▸ Data shown:
Content starts
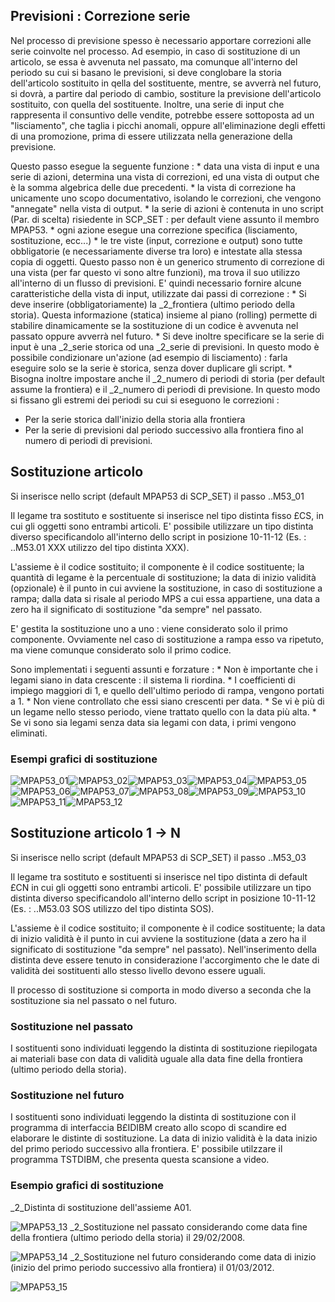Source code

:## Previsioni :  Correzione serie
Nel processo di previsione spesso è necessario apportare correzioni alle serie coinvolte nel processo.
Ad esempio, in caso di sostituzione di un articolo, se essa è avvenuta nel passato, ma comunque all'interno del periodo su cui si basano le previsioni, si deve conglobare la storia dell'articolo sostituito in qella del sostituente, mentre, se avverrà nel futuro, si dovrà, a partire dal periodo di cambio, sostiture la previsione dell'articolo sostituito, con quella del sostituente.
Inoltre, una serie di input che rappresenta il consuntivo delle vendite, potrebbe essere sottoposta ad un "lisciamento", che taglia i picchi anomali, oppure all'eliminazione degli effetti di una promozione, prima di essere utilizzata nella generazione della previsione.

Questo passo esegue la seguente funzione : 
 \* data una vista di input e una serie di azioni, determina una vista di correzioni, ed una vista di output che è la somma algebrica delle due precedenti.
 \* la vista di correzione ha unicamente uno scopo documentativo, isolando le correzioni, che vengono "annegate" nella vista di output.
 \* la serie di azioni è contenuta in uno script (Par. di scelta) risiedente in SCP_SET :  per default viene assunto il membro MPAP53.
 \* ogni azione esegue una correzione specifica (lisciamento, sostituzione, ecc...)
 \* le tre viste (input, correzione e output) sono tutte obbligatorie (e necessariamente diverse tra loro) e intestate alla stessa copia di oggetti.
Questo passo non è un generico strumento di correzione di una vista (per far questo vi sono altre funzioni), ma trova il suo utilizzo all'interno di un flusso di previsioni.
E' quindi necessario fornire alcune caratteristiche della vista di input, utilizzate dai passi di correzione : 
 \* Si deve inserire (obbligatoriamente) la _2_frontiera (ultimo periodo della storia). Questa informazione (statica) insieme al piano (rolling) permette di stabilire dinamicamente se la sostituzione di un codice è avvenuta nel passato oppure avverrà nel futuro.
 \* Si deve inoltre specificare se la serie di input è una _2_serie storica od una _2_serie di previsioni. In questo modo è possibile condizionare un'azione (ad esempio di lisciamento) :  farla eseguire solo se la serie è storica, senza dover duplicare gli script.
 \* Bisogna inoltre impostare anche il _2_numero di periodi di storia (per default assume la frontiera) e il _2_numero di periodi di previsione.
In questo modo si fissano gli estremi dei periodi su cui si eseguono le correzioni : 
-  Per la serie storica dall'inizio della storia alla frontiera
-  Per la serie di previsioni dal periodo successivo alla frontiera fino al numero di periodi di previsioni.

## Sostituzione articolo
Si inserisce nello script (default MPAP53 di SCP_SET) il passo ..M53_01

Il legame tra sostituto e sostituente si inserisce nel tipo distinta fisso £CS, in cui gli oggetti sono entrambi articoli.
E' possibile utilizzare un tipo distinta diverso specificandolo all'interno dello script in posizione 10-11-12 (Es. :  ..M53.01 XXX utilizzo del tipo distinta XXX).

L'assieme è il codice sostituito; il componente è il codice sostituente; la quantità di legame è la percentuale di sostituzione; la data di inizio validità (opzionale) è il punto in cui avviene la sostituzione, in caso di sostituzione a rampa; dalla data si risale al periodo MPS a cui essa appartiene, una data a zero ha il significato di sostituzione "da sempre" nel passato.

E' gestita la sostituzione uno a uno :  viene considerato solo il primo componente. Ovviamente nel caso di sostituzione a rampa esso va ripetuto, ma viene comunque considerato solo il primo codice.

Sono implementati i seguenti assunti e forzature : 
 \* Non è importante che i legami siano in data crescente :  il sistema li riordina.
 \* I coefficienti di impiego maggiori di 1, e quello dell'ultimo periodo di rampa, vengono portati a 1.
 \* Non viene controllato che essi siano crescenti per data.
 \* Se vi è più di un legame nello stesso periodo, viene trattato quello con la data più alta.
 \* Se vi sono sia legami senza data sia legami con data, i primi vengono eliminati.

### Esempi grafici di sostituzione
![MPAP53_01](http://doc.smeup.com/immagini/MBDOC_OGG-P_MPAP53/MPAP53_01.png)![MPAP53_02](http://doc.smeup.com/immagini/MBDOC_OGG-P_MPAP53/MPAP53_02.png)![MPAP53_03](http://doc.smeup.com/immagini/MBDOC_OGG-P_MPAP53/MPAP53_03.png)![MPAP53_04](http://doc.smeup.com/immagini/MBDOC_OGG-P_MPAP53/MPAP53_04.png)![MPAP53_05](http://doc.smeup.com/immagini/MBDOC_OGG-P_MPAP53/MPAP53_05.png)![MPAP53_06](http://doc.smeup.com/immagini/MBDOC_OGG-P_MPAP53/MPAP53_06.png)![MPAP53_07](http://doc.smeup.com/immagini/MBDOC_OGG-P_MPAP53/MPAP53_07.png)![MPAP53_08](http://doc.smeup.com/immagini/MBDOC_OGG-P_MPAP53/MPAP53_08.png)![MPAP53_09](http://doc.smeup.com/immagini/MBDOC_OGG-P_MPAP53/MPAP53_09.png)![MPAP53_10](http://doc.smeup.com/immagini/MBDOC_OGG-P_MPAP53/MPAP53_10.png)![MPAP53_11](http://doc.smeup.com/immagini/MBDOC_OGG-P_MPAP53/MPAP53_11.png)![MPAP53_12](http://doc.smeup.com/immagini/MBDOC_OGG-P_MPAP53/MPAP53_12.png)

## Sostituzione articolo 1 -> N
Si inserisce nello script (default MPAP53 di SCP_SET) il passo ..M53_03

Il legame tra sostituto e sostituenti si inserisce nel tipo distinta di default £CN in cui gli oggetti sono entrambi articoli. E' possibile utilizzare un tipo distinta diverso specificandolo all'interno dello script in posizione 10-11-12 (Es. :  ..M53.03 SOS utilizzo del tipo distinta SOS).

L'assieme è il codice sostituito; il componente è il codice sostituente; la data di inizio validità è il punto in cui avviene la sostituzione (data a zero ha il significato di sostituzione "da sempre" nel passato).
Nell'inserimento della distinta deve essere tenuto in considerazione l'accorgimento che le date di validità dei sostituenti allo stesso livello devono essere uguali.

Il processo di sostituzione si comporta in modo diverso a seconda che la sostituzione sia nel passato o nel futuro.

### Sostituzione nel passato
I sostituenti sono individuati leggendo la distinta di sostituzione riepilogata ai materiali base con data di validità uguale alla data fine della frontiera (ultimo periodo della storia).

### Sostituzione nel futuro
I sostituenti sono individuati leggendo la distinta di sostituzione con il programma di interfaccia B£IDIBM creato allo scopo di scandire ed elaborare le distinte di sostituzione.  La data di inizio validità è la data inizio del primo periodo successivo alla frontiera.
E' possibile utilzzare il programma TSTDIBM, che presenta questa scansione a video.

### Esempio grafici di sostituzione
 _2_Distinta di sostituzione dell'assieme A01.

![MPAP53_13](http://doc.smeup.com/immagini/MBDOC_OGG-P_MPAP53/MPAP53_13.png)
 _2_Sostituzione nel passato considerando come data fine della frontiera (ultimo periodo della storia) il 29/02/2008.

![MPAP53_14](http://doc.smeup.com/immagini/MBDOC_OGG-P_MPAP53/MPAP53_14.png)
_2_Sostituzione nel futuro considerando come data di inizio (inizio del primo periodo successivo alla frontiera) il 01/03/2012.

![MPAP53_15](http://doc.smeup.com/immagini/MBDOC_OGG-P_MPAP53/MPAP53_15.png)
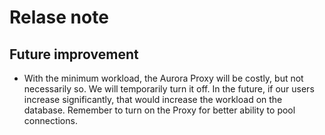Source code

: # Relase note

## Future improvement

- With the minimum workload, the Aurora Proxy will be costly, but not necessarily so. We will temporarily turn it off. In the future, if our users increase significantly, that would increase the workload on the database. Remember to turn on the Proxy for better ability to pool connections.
Content ends
▸ What you will do: Collect every line from the items above that contains the word "stesso".

▸ Exercise output:
 \* Se vi è più di un legame nello stesso periodo, viene trattato quello con la data più alta.
Nell'inserimento della distinta deve essere tenuto in considerazione l'accorgimento che le date di validità dei sostituenti allo stesso livello devono essere uguali.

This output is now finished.